DESCRIPTION OF THE TASK: Wherever the word "down" appears in a line of the records, copy that line.

Records drawn from a dataset:
○ ○ ○
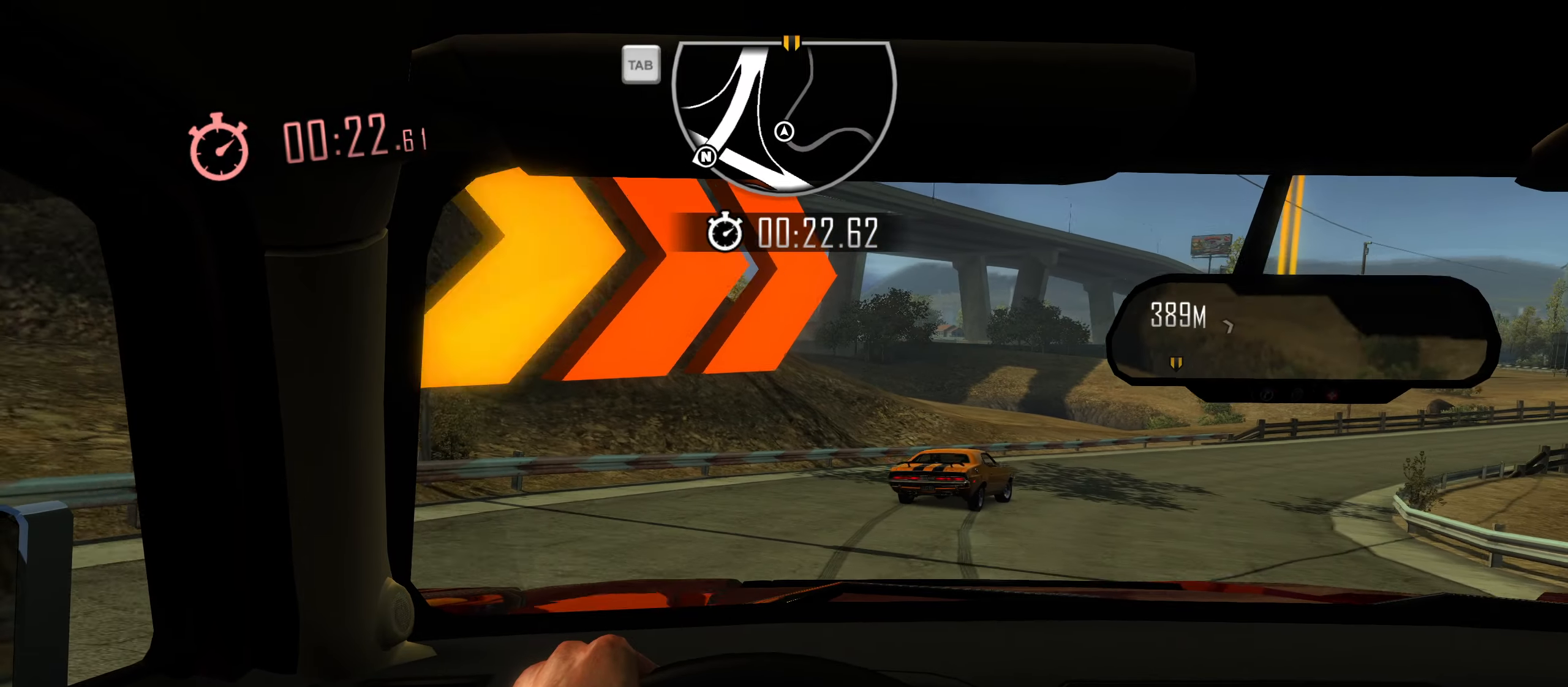
{"dt_ms": 500, "keys": ["d", "w"], "events": [[266, "d", "down"]]}
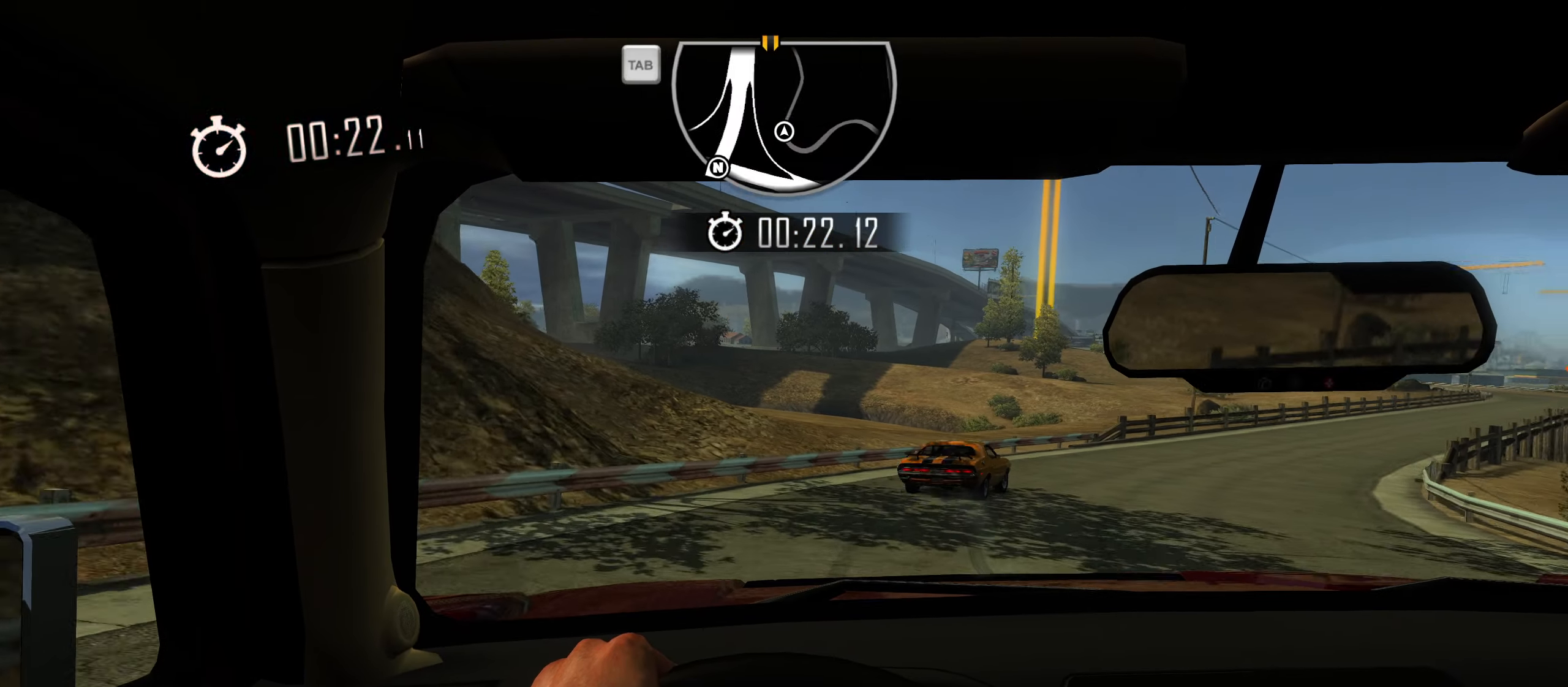
{"dt_ms": 500, "keys": ["w"], "events": [[133, "w", "up"], [283, "w", "down"], [316, "d", "up"]]}
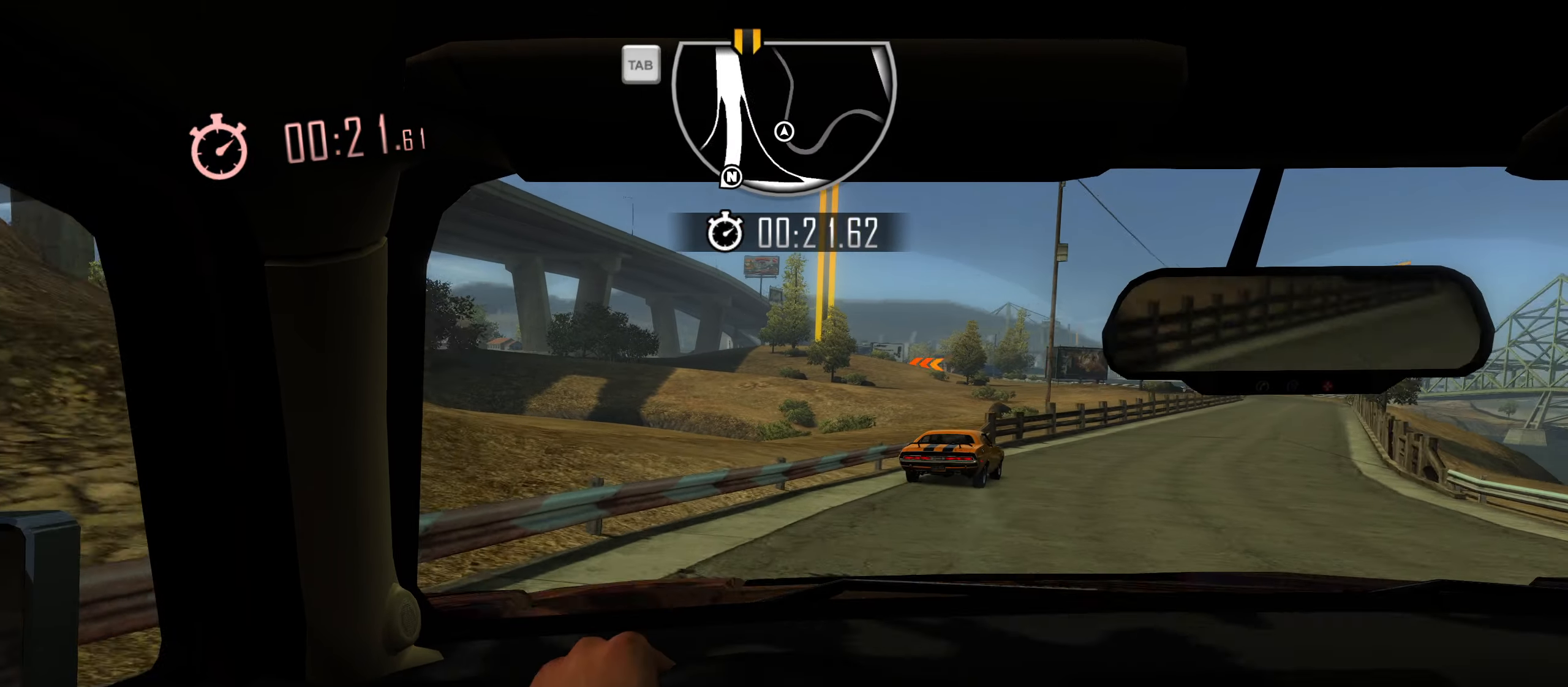
{"dt_ms": 500, "keys": ["d", "w"], "events": [[16, "d", "down"]]}
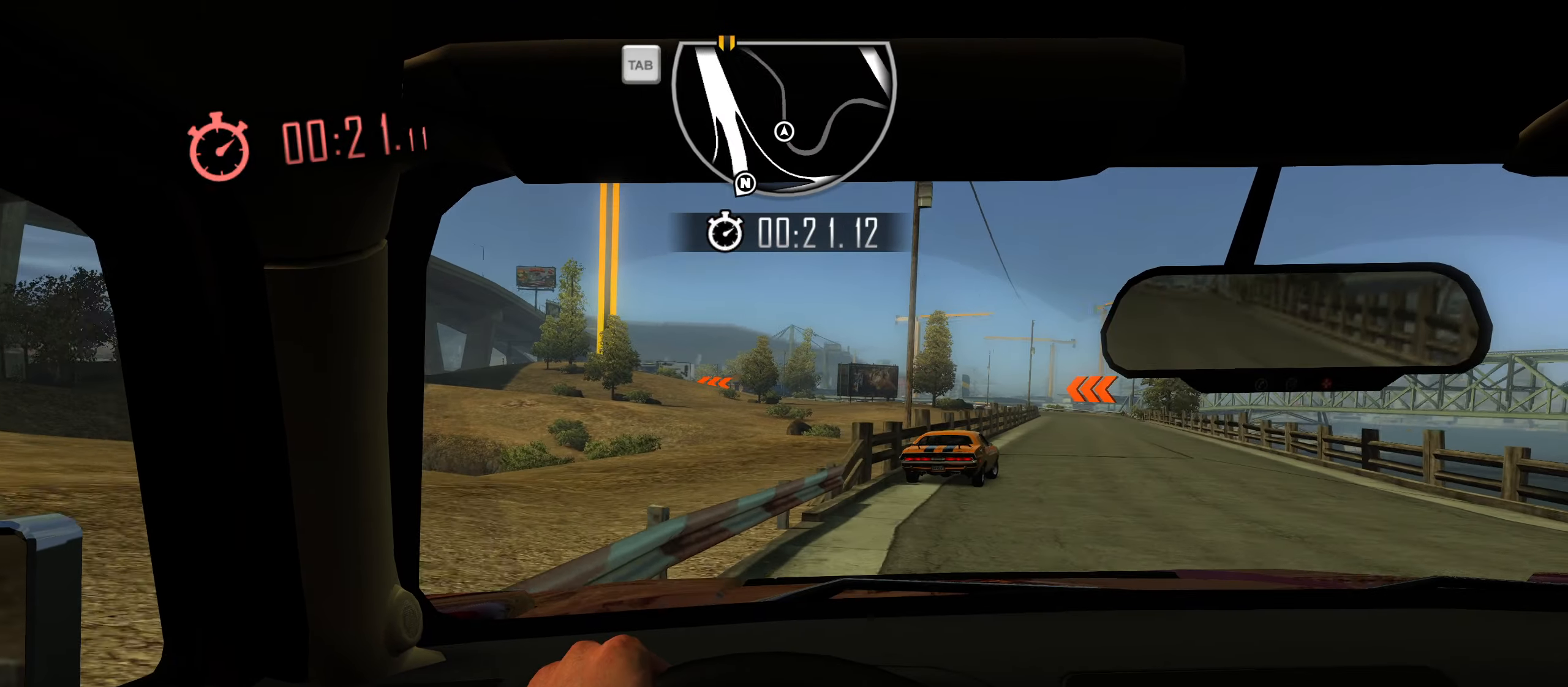
{"dt_ms": 500, "keys": ["a", "w"], "events": [[16, "d", "up"], [166, "d", "down"], [266, "d", "up"], [400, "a", "down"]]}
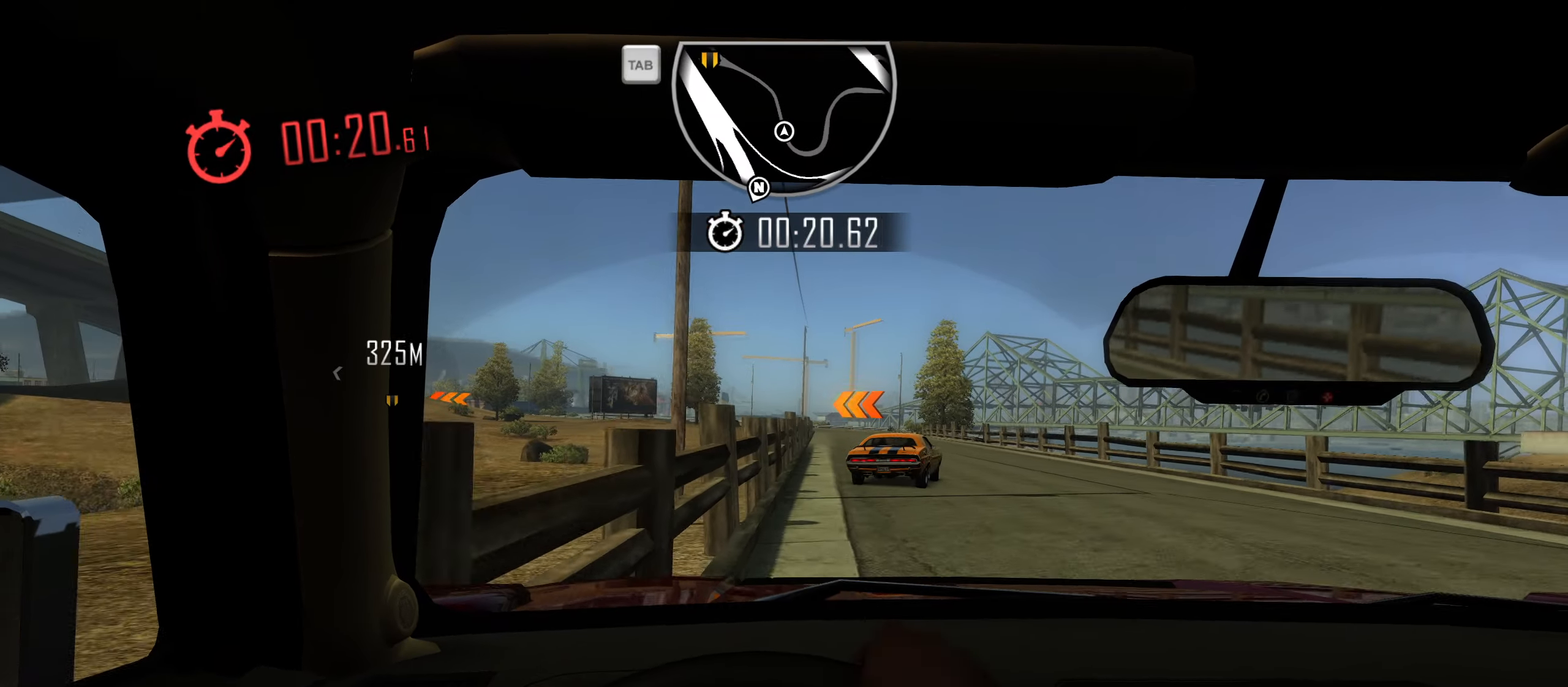
{"dt_ms": 500, "keys": ["w"], "events": [[133, "a", "up"]]}
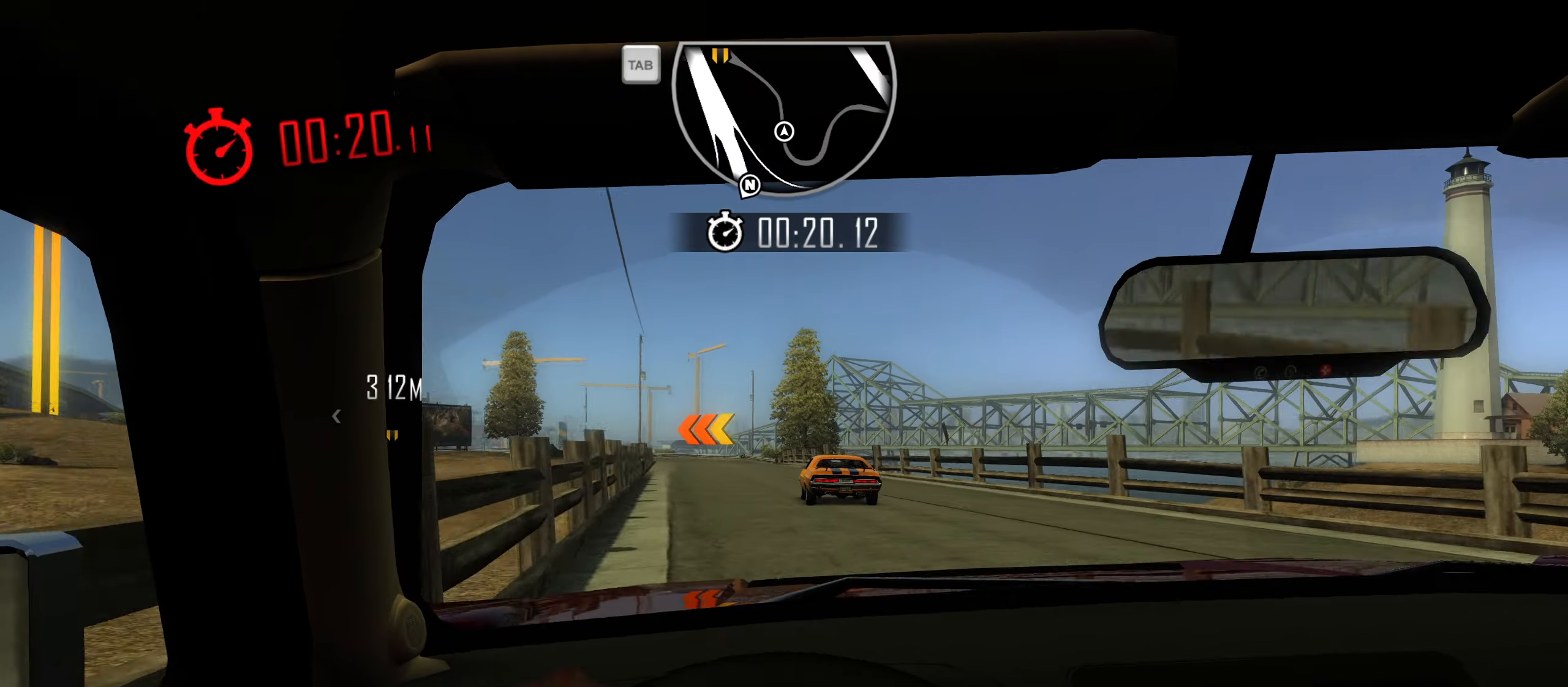
{"dt_ms": 500, "keys": ["w"], "events": [[200, "a", "down"], [283, "a", "up"]]}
○ ○ ○
ANSWER FOR THE TASK:
{"dt_ms": 500, "keys": ["d", "w"], "events": [[266, "d", "down"]]}
{"dt_ms": 500, "keys": ["w"], "events": [[133, "w", "up"], [283, "w", "down"], [316, "d", "up"]]}
{"dt_ms": 500, "keys": ["d", "w"], "events": [[16, "d", "down"]]}
{"dt_ms": 500, "keys": ["a", "w"], "events": [[16, "d", "up"], [166, "d", "down"], [266, "d", "up"], [400, "a", "down"]]}
{"dt_ms": 500, "keys": ["w"], "events": [[200, "a", "down"], [283, "a", "up"]]}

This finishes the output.